There is some movement to get greater assurances on ESG reporting. The Big Four, along with the World Economic Forum, released a guide in 2020 called Stakeholder Capitalism Metrics that expands on certain metrics and disclosures. As of 2023 there were 160 companies signed on, including Accenture (ACN), IBM (IBM), and Nestle (NSRGF).
#2: Assessment is a blend of art and science. Context and investor judgment is also important when reading a CSR report, as no two firms are alike. Poreda says investors should consider metrics that are within a company’s control and are being addressed intentionally. Companies that include trend analysis to track progress toward goals may have added validity. “You want a company to be able to control what’s in their expertise and their business model,” he says.
CSR reports can be filled with “feel-good” stories that distract from key issues, which is why investors should zero in on material factors, Poreda says. Even when you know what to look for, finding that information can be challenging, as it may be buried within disclosures.
Sometimes it takes digging to find the answers. Poreda says he’s had to call investor relations for some firms to find what he was looking for, and that’s something most everyday investors can’t or won’t do.
#3: Red flags may be buried in the fine print. Companies may use disclosures for distraction. For example, Poreda says that after Silicon Valley Bank failed, he reviewed their CSR report to see what it disclosed about systemic risk management, which is material for banks. The CSR report directed readers to the bank’s 10-K filing, but Poreda says the 10-K form included very little about how the company managed stress testing. “It wasn’t disclosed, and [systemic risk] was a reason why they failed,” he says. “When companies are not being transparent, there’s a possibility for weakness.
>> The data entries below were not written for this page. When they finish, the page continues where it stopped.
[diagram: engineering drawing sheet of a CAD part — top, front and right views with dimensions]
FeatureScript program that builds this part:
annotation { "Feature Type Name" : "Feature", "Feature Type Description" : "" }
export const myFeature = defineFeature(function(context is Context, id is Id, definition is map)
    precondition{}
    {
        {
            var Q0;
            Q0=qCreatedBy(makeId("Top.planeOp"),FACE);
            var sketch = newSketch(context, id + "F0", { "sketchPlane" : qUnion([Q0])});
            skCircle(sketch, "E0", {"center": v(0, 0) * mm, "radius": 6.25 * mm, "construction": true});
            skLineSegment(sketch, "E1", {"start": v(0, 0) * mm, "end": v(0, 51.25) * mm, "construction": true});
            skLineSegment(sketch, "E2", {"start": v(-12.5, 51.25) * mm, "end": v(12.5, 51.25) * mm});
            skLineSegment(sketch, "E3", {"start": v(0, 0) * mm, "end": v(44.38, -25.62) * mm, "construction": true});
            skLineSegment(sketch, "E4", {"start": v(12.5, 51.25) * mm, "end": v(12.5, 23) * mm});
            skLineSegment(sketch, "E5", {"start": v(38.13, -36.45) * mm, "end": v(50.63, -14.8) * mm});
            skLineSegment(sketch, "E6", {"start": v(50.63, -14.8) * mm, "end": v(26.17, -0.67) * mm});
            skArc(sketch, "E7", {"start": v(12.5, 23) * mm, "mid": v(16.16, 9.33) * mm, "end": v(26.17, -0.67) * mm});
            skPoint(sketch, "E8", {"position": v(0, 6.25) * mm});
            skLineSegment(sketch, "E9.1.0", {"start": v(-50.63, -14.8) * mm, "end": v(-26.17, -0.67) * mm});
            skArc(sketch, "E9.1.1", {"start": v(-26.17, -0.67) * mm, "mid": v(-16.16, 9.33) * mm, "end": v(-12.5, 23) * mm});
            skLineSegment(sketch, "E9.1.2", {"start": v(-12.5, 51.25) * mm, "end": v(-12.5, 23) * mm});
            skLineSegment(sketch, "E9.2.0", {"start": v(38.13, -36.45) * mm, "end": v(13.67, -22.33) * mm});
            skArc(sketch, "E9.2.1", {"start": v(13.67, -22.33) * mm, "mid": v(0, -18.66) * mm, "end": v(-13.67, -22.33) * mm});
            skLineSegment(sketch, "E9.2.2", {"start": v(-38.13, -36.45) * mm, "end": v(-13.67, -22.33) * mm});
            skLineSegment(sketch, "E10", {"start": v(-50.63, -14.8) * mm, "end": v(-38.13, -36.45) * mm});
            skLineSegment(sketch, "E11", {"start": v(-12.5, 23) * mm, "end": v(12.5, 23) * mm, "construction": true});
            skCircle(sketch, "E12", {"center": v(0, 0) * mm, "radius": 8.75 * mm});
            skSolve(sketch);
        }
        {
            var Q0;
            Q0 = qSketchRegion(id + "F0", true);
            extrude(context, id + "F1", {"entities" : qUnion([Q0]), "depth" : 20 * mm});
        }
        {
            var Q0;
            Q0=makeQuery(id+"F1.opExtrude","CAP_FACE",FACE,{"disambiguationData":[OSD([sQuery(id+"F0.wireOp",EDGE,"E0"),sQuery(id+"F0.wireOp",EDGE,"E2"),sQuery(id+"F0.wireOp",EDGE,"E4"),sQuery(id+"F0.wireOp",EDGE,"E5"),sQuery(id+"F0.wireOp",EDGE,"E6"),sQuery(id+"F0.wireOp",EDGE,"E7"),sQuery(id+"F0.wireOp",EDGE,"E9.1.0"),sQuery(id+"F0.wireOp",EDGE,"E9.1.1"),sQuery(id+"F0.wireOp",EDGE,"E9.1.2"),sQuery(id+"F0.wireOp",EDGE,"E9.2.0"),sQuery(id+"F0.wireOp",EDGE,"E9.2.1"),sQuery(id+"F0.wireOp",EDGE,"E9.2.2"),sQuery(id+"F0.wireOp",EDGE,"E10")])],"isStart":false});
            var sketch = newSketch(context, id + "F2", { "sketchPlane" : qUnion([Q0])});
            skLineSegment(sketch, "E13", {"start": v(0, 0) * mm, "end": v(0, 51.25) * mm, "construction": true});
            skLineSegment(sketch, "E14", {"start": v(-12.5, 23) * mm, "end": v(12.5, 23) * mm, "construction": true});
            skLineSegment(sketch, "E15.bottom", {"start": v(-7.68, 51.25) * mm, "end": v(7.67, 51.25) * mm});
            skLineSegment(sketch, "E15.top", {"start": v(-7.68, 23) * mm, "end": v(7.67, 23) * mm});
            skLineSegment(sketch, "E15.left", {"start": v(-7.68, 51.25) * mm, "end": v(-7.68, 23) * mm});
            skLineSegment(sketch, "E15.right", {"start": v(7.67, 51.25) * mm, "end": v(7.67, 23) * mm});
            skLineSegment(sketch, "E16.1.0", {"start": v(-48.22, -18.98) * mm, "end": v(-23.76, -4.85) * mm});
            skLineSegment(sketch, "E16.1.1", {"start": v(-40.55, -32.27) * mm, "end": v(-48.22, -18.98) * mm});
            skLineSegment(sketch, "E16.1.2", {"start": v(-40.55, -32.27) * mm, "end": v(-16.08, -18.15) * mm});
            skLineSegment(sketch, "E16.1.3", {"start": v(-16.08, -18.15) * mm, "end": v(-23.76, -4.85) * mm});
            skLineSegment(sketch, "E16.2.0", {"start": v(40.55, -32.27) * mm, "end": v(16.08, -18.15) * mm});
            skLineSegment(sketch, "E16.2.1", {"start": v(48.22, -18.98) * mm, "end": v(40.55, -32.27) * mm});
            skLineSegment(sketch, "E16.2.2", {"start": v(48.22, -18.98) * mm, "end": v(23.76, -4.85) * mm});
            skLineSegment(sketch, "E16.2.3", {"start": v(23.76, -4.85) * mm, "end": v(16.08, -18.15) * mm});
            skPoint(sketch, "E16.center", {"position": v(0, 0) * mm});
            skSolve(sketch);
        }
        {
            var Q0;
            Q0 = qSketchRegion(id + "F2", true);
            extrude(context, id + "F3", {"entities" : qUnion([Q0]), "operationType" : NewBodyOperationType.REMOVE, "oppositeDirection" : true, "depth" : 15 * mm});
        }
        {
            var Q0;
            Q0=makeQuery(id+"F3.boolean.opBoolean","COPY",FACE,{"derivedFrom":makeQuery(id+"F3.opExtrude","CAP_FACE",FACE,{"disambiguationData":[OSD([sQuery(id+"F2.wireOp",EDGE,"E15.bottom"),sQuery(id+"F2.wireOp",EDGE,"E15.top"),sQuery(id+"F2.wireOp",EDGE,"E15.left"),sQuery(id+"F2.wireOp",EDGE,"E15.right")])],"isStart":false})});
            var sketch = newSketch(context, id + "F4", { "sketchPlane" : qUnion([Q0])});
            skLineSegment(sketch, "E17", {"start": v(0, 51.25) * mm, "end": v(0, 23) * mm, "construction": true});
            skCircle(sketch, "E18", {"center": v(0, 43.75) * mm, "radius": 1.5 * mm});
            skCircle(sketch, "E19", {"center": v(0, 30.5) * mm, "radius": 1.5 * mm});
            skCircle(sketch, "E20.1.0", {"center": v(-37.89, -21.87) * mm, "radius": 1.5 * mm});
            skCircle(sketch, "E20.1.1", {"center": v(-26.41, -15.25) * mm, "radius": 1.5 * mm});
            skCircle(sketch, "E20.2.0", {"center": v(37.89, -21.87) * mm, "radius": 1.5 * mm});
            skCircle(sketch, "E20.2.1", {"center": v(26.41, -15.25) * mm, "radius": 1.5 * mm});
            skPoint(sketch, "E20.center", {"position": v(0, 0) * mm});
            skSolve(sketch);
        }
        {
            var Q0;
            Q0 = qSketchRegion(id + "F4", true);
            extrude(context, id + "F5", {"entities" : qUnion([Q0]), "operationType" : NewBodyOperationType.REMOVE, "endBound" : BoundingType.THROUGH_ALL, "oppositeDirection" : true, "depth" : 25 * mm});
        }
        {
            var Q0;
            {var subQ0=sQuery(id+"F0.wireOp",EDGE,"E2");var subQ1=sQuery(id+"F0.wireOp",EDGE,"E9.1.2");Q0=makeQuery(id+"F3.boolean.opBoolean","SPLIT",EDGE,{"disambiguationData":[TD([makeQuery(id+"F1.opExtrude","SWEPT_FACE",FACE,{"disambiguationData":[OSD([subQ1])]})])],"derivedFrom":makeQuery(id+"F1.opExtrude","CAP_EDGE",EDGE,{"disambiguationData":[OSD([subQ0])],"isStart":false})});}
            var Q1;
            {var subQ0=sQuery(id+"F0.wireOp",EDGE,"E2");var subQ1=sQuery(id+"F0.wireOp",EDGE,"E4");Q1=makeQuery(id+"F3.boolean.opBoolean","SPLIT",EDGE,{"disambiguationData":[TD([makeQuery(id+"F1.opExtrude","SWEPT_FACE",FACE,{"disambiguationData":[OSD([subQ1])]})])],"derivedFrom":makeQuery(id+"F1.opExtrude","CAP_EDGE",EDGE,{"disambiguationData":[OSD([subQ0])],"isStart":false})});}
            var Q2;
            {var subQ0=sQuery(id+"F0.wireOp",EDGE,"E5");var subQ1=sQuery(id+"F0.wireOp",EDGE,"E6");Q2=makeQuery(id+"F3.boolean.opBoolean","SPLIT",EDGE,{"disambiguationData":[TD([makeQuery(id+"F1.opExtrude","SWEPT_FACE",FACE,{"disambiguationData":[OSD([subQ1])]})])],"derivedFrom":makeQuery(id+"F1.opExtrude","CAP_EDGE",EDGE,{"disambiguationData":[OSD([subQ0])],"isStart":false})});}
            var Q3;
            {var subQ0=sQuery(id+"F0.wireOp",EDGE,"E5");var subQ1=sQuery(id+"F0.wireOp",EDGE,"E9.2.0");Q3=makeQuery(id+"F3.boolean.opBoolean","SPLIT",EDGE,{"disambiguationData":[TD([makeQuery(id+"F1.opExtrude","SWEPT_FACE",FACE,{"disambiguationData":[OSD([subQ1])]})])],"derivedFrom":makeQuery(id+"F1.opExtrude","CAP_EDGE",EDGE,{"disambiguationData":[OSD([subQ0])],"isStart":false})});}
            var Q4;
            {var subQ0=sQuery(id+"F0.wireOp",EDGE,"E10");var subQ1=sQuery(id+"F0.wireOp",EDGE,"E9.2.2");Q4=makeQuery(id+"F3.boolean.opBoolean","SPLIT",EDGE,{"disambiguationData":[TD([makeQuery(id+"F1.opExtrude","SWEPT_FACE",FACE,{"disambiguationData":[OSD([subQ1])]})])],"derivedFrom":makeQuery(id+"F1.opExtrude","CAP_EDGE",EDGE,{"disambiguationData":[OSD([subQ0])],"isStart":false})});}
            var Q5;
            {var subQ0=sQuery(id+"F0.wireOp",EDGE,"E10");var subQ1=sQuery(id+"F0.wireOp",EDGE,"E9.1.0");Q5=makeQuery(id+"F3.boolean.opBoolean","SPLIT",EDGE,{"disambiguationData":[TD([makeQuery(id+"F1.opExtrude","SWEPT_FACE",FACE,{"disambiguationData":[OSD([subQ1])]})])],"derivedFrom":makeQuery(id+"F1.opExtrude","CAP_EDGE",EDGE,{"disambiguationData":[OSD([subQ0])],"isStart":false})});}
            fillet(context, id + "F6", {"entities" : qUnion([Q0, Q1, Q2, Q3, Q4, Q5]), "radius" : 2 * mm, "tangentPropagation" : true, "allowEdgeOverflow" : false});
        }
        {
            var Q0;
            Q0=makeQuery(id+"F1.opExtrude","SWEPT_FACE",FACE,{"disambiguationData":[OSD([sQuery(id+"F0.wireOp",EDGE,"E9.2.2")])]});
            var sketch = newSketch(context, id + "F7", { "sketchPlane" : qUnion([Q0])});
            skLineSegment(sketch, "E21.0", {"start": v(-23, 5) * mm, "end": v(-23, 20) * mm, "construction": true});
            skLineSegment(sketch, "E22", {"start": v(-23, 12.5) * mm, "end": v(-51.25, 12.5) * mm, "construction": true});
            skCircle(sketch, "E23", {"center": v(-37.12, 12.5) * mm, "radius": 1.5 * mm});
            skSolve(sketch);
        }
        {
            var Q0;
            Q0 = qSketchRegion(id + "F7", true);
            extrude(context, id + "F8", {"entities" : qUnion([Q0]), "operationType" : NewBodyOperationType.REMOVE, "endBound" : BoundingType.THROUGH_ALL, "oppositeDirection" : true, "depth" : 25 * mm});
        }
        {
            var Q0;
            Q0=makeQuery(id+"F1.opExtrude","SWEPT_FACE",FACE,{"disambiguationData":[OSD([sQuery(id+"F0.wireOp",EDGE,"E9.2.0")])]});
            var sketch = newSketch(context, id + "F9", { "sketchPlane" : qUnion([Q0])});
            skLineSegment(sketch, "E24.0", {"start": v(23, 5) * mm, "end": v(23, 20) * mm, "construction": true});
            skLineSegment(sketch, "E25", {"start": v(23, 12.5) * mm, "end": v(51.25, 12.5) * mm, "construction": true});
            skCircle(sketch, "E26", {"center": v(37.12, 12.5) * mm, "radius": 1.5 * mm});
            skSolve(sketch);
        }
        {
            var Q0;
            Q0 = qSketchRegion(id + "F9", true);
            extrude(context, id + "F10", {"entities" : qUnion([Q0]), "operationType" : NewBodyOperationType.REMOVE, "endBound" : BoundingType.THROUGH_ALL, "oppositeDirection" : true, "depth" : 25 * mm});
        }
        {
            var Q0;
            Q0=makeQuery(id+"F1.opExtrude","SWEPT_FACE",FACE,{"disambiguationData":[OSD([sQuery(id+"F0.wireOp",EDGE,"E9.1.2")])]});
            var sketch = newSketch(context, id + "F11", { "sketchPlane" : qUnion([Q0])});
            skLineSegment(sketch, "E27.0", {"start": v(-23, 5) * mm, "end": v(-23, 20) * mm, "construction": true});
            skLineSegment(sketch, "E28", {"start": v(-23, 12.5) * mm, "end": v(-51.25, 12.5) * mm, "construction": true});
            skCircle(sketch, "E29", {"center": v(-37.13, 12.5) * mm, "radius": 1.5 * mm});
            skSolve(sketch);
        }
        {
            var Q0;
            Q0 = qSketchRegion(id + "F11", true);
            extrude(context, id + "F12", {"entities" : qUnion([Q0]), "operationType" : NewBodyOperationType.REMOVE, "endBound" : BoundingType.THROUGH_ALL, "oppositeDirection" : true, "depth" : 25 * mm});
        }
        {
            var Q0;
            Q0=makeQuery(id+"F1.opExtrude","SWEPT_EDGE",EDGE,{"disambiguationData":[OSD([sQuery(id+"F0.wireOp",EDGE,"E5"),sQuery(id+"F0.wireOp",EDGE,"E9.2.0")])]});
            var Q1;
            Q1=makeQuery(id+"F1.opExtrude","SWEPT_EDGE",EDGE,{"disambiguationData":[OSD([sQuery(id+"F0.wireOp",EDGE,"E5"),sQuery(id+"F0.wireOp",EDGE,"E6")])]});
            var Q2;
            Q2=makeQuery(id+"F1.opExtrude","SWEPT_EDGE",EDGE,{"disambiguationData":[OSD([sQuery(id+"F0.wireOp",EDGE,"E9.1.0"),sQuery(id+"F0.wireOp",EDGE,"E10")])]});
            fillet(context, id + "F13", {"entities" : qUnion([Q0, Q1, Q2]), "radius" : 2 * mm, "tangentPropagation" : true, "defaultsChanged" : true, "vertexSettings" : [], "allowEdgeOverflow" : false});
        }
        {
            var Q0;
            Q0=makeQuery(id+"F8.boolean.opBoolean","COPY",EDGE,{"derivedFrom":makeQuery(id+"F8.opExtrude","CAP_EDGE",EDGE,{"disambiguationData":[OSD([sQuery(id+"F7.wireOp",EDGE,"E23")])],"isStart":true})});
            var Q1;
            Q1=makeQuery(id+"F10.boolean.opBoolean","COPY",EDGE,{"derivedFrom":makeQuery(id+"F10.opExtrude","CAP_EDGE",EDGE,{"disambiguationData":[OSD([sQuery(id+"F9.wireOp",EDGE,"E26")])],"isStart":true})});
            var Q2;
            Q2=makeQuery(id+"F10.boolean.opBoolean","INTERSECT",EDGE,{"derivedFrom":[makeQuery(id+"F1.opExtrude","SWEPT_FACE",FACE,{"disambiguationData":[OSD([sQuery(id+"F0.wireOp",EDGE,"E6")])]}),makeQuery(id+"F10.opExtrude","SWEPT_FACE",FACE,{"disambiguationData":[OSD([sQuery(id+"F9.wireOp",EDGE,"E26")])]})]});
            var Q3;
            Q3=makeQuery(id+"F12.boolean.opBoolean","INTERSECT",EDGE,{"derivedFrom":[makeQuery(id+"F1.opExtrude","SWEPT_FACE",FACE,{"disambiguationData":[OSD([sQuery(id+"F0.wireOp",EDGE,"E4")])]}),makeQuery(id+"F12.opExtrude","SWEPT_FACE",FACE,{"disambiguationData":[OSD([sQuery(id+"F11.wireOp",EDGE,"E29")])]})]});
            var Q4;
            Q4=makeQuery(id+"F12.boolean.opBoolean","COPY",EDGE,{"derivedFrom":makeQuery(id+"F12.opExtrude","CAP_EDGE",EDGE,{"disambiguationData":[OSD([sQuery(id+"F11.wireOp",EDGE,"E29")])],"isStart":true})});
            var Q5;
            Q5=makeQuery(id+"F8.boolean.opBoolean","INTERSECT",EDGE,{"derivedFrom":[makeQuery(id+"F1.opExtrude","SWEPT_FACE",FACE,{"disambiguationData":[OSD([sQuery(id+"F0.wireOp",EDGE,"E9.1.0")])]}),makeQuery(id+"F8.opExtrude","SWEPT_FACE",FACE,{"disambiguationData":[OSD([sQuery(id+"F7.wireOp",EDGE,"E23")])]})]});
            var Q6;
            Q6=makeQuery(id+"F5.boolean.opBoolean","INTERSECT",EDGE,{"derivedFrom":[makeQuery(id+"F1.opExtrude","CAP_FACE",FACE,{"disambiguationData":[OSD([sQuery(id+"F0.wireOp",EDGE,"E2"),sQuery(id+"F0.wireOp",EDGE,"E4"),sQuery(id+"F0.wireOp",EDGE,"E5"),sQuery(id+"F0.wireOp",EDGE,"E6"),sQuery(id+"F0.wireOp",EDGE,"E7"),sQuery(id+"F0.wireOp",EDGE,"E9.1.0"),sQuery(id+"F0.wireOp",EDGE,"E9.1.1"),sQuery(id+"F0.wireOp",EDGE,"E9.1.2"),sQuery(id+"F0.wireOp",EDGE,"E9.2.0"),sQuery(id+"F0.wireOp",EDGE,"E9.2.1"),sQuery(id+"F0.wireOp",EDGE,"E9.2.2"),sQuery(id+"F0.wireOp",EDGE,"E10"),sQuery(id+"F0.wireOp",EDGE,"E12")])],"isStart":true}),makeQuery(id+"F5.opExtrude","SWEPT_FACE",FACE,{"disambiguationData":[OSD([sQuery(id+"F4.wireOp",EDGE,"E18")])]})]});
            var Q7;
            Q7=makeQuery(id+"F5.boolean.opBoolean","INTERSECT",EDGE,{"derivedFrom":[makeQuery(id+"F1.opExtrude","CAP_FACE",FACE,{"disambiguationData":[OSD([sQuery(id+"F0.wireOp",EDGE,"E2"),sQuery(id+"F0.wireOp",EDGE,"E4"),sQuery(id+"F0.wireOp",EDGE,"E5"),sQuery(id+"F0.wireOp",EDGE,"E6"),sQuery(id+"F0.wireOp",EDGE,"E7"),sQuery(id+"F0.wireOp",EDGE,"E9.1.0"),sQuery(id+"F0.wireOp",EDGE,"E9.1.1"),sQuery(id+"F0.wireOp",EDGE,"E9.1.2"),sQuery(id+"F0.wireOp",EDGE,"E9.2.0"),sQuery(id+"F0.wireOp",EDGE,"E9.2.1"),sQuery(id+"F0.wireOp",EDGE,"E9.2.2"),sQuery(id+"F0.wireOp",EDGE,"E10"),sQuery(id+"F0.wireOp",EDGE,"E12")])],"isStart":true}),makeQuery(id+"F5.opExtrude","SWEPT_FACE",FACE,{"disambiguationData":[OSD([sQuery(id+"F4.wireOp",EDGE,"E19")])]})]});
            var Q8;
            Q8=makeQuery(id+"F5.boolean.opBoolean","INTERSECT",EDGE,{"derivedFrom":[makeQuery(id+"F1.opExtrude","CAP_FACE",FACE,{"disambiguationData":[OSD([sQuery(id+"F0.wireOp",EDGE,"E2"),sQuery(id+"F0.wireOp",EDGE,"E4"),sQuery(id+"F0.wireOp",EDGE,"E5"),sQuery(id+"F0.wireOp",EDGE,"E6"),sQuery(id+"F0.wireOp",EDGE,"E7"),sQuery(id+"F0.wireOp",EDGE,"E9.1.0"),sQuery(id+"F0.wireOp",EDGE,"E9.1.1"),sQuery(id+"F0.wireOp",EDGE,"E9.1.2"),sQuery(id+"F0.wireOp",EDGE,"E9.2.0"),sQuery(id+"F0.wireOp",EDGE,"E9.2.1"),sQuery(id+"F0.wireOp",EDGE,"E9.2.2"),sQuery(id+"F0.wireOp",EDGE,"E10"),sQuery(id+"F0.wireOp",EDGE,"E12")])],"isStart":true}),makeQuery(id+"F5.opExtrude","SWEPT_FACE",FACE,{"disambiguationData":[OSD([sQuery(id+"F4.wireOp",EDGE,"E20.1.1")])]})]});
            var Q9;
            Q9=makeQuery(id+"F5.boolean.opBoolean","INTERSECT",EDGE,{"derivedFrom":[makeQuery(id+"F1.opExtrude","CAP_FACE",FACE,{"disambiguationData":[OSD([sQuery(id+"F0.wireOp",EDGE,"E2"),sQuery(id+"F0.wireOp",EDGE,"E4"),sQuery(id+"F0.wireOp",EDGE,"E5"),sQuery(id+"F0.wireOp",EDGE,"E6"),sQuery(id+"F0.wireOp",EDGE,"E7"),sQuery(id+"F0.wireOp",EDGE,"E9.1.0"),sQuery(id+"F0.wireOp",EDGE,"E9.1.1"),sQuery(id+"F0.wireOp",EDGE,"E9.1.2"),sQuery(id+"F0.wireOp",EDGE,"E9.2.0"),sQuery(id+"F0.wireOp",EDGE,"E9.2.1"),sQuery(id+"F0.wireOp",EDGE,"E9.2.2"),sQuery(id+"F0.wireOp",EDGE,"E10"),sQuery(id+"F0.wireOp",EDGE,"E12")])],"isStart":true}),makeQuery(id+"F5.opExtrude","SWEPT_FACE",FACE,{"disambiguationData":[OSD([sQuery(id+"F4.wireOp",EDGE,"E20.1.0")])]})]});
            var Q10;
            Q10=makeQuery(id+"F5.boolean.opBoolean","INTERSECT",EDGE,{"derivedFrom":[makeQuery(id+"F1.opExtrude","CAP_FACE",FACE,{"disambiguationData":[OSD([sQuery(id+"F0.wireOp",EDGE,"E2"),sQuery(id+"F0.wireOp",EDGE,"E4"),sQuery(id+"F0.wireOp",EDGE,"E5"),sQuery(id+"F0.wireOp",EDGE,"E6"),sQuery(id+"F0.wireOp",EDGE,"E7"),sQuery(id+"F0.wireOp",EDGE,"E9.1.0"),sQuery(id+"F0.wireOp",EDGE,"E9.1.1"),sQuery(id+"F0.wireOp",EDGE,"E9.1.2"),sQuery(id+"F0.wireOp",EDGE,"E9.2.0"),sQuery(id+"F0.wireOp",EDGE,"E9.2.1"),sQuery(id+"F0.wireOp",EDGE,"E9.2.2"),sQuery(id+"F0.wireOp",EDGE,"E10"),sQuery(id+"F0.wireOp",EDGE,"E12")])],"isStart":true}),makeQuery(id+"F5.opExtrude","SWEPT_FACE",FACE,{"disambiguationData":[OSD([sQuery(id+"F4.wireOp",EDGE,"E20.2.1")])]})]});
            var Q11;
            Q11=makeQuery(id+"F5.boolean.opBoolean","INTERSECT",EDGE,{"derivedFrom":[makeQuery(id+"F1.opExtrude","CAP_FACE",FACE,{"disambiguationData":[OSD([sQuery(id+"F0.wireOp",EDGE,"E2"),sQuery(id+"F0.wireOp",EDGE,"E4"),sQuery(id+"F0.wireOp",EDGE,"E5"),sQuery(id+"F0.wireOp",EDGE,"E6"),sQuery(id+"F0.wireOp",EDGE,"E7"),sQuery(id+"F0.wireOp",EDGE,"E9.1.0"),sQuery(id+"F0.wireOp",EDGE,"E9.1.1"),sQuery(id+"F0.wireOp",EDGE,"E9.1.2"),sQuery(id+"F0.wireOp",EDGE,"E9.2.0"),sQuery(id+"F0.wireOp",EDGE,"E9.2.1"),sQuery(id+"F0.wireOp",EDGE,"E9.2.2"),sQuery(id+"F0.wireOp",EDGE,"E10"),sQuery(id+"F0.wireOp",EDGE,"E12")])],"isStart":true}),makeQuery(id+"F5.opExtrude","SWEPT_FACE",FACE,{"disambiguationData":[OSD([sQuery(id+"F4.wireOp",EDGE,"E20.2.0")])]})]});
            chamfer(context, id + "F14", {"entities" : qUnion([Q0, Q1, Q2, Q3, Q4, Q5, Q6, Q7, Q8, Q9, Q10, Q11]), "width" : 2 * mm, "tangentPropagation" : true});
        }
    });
That’s a red flag.”
Disclosures can be complex, but according to a report by the University of Colorado at Boulder, that doesn’t necessarily indicate greenwashing. Companies need to explain their sustainability efforts so that readers can understand the overall picture and the individual elements. The university also said there’s some recent evidence of “greenmuting” by firms who are downplaying sustainability initiatives as they come under scrutiny from regulators and the consumers, even though they may still pursue these initiatives behind the scenes.
Signs of strong CSR reports
In addition to including assurances, details on projects, and being transparent, there are other ways companies can publish a useful CSR report.
The UN’s goal is that CSR reports will be integrated into financial statements, but many are still standalone reports.
Poreda says household cleaning giant Clorox (CLX) released an integrated report in 2022 in which sustainability and financial information were merged, making it easier to see the data side by side. “Sustainability is an important part of a company’s business model and [key] to its overall long-term success,” he says.
He says a company such as Clorox “is not a perfect company from an ESG perspective, but a lot of times with ESG, it’s intentionality that matters. Showcasing intentionality is one way of being transparent.”
He also looks for statements from both a firm’s CEO and chief sustainability officer in CSR reports that show initiatives have the approval of the C-suite and aren’t simply marketing tools.
The bottom line
Sustainability initiatives are likely here to stay, which makes the transparency of those efforts increasingly important. As more people read CSR reports and want facts to back up marketing claims, this data and these reports will likely become more robust over time.
Regulatory heft is coming, too. For example, the European Union is requiring multinational companies to report on sustainability issues, and the U.S. Securities and Exchange Commission (SEC) seeks climate disclosures. CSR reports can help provide useful information to investors if they know where to look.